We have been reading Ian Dunbars 'before and after you get your puppy' books and watching his videos, however he uses food as lures and Louis is just not interested and also was not interested in eating his meals from a kong or hollow chew toy.
Has anyone else experienced this?
Any tips on how to teach basic commands when a puppy isn't interested in food treats?
thankyou in advance!


----------



## einspänner (Sep 8, 2012)

A lot of puppies don't take to the kong right away, so I'd just give that time.

Scout would just sit and give me strange looks when I tried using food lures. You could try using a toy as a lure if he's more interested in that or you could look into clicker training, which is what worked best for us. Teaching sit is pretty easy without lures, since you can just push their butt to the ground, but for other behaviors like lying down, I would wait until she did it on her own, click, and then give her a treat. The idea behind this is they try to figure out what they did to deserve the treat and start offering behaviors. 

There are lots of videos about clicker training on youtube. Look into those to get the gist of the method. 

If he's completely disinterested in food, I'd do training at meal times or just use exuberant praise as the reward.


----------



## Bob Engelhardt (Feb 14, 2012)

I'd suggest two things: let him get hungry before training & the treats will have more value. Try more treats to find the ones that he does like - there must be some. Fish, bacon, cream cheese, chicken are some that ours liked and you didn't mention.

Bob


----------



## marathonman (Jan 15, 2013)

Also, he's pretty young. Give him some time to grow up a little. Always stay positive and try short training sessions. If all he is interested in is his food bowl, make your training session with putting the food down. Work on a sit before his food bowl goes down. (and then work on making him wait and release before digging in.


----------



## hotmischief (Mar 11, 2012)

He is very young so as the others have said I wouldn't worry.
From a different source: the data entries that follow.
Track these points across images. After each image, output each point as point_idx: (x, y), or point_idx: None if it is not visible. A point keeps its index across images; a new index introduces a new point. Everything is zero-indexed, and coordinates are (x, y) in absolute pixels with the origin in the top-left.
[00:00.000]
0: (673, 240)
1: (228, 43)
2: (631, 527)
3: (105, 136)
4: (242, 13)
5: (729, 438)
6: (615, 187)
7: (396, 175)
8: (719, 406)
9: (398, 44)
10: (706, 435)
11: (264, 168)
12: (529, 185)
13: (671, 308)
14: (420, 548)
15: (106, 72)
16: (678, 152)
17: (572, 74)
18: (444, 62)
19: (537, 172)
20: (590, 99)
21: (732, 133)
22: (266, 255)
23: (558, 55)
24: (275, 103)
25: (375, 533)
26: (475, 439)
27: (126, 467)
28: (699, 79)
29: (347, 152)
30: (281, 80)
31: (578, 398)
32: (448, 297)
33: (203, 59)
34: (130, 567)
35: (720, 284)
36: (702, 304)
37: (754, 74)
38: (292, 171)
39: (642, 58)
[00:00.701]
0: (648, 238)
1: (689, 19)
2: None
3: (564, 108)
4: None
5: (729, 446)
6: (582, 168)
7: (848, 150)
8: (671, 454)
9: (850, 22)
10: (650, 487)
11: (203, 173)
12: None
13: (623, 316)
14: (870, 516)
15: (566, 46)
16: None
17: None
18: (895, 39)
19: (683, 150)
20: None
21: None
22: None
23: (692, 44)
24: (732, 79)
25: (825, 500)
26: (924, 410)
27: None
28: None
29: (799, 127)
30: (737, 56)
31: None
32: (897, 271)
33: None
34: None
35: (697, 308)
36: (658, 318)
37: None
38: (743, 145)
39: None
The other thing is that most gundog trainers do not use treats as a reward - just their voice. So just use lots of verbal praise. Vizslas are a breed that are very keen to please so let him know with your voice that he is Doing what you ask.
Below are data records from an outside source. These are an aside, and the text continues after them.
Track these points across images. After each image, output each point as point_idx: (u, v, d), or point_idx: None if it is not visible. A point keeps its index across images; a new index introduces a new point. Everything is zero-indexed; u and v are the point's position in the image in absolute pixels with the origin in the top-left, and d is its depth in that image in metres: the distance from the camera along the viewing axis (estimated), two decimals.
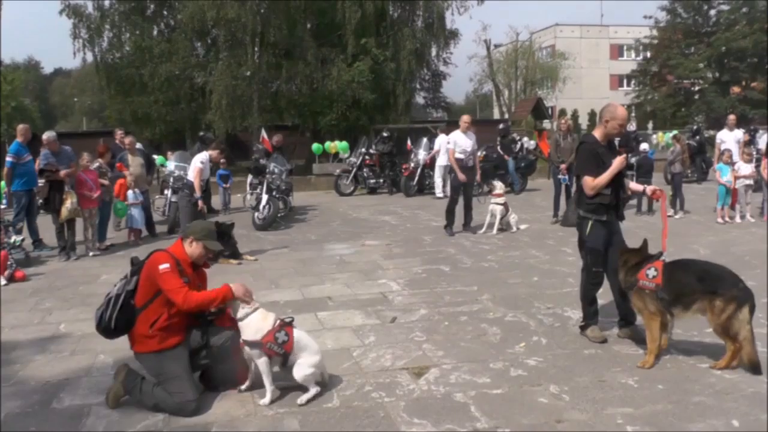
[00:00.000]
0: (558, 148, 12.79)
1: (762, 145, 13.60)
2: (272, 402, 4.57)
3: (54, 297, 7.98)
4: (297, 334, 4.70)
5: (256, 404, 4.59)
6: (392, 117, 27.44)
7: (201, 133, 16.87)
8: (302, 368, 4.60)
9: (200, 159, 9.98)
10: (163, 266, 4.51)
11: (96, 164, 11.20)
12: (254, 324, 4.61)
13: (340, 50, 26.49)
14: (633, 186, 6.07)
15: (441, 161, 17.65)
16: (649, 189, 5.93)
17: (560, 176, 12.69)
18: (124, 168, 12.28)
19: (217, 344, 4.69)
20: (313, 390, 4.61)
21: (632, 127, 20.08)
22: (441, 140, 17.83)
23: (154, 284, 4.53)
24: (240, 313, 4.63)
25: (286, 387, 4.71)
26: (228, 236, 9.56)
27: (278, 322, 4.67)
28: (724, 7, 43.77)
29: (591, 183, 5.57)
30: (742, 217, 12.40)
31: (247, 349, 4.60)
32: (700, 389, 4.65)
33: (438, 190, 17.90)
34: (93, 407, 4.62)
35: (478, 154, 15.88)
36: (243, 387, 4.78)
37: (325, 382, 4.79)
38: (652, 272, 5.08)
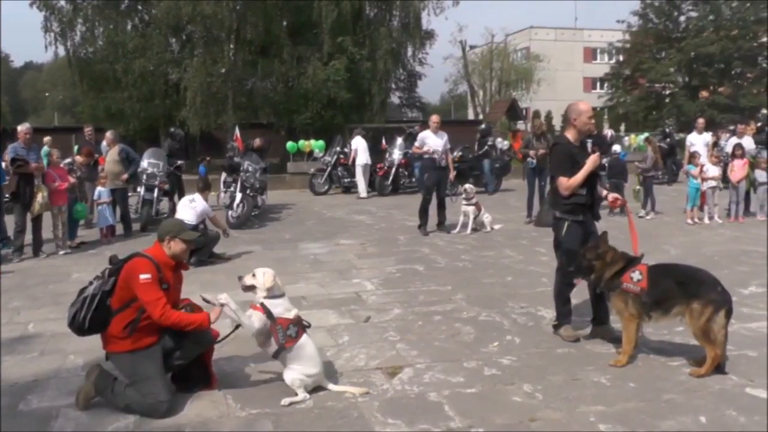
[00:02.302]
0: (530, 146, 12.93)
1: (729, 149, 13.78)
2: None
3: (23, 296, 7.84)
4: (305, 340, 4.71)
5: (228, 405, 4.55)
6: (367, 116, 27.46)
7: (171, 129, 16.76)
8: (293, 373, 4.61)
9: (206, 207, 9.80)
10: (144, 276, 4.42)
11: (67, 160, 11.05)
12: (282, 307, 4.70)
13: (316, 49, 26.46)
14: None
15: (360, 161, 18.19)
16: (610, 196, 6.01)
17: (529, 159, 12.82)
18: (104, 162, 12.20)
19: (192, 345, 4.64)
20: (301, 395, 4.59)
21: (611, 134, 20.34)
22: (357, 141, 18.37)
23: (132, 290, 4.44)
24: (278, 292, 4.76)
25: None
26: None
27: (297, 318, 4.73)
28: (693, 14, 44.50)
29: (566, 183, 5.61)
30: (710, 218, 12.59)
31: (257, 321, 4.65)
32: (670, 387, 4.71)
33: (362, 192, 18.17)
34: (62, 409, 4.54)
35: (456, 154, 15.99)
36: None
37: (325, 387, 4.78)
38: (636, 276, 5.11)
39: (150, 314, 4.41)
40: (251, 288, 4.77)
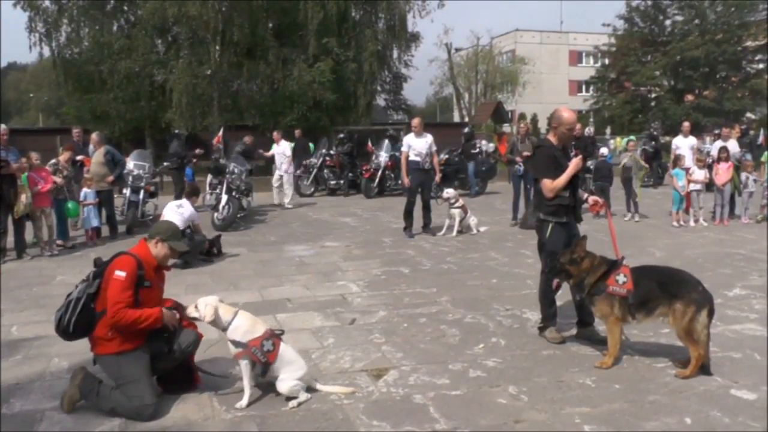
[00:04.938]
0: (515, 151, 12.94)
1: (714, 152, 13.89)
2: (249, 404, 4.54)
3: (6, 298, 7.73)
4: (283, 347, 4.68)
5: (213, 408, 4.54)
6: (353, 118, 27.48)
7: (176, 131, 16.90)
8: (286, 383, 4.57)
9: (193, 212, 9.81)
10: (118, 273, 4.41)
11: (52, 161, 10.99)
12: (243, 327, 4.61)
13: (302, 50, 26.47)
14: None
15: (291, 168, 17.02)
16: (591, 199, 6.04)
17: (517, 166, 12.84)
18: (90, 163, 12.16)
19: (180, 348, 4.62)
20: (303, 396, 4.59)
21: (590, 131, 20.37)
22: (283, 146, 17.00)
23: None
24: (224, 323, 4.63)
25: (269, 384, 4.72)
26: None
27: (268, 331, 4.67)
28: (679, 18, 44.82)
29: (550, 185, 5.64)
30: (696, 221, 12.67)
31: (232, 348, 4.60)
32: (655, 388, 4.73)
33: (287, 200, 16.67)
34: (46, 412, 4.51)
35: (442, 157, 15.98)
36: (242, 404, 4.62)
37: (313, 387, 4.77)
38: (621, 278, 5.14)
39: (107, 312, 4.39)
40: (195, 319, 4.71)
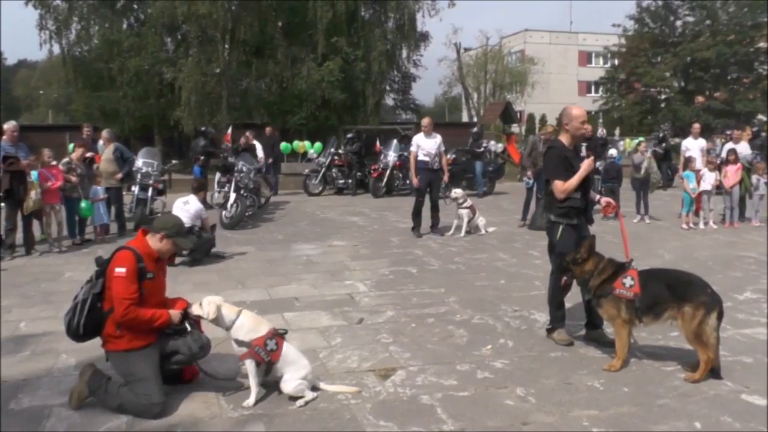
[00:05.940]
0: (534, 152, 12.74)
1: (724, 154, 13.80)
2: (256, 403, 4.53)
3: (13, 294, 7.76)
4: (287, 347, 4.67)
5: (221, 406, 4.53)
6: (361, 118, 27.47)
7: (202, 128, 17.08)
8: (291, 383, 4.56)
9: (200, 208, 9.81)
10: (119, 270, 4.40)
11: (65, 160, 11.03)
12: (247, 326, 4.63)
13: (311, 50, 26.49)
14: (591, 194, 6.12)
15: (263, 167, 16.59)
16: (603, 201, 6.01)
17: (525, 179, 12.83)
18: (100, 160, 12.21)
19: (193, 352, 4.64)
20: (310, 395, 4.58)
21: (602, 132, 20.32)
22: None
23: None
24: (228, 323, 4.63)
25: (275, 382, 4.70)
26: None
27: (271, 331, 4.66)
28: (690, 19, 44.63)
29: (561, 187, 5.61)
30: (705, 223, 12.61)
31: (236, 348, 4.60)
32: (664, 392, 4.70)
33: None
34: (54, 408, 4.51)
35: (448, 157, 15.95)
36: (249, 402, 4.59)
37: (317, 386, 4.75)
38: (629, 281, 5.11)
39: (115, 311, 4.40)
40: (199, 317, 4.71)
Keep training sessions short at this age 5 minutes is fine.


----------



## texasred (Jan 29, 2012)

The first week, or two with a new pup should be more about bonding, and the pup getting comfortable in its new home. Potty training takes up a lot of time, and crate training stresses them. So snuggles and fun time are what I do the rest of the day.
With highly treat motived pups, you can play fun games, but its not really training. Its the pup trying trial, and error, to figure out what gets them the treat. But even that can put a little stress on them, till they figure it out. 
My best advise would be take a step back on training, and try it again next week.


----------



## dextersmom (Oct 29, 2013)

Our weim pup wasn't interested in treats at first either, it took about two weeks for her to discover she loves them (now she's a cookie monster ). It did make potty training a bit difficult early on (also a Dunbar fan - but she wanted nothing to do with the dried liver initially). Praise really motivated her though, so we went with that. Dexter also wouldn't touch Kongs for the longest while (he still doesn't really like them frozen). I'd give him some more time and just keep giving him treats... I bet in another week or two he'll figure out how yummy they are


----------



## trevor1000 (Sep 20, 2013)

If he is only interested when his food is in his bowl then train him that way.
Take his empty bowl, command him and put the treat in his bowl.


----------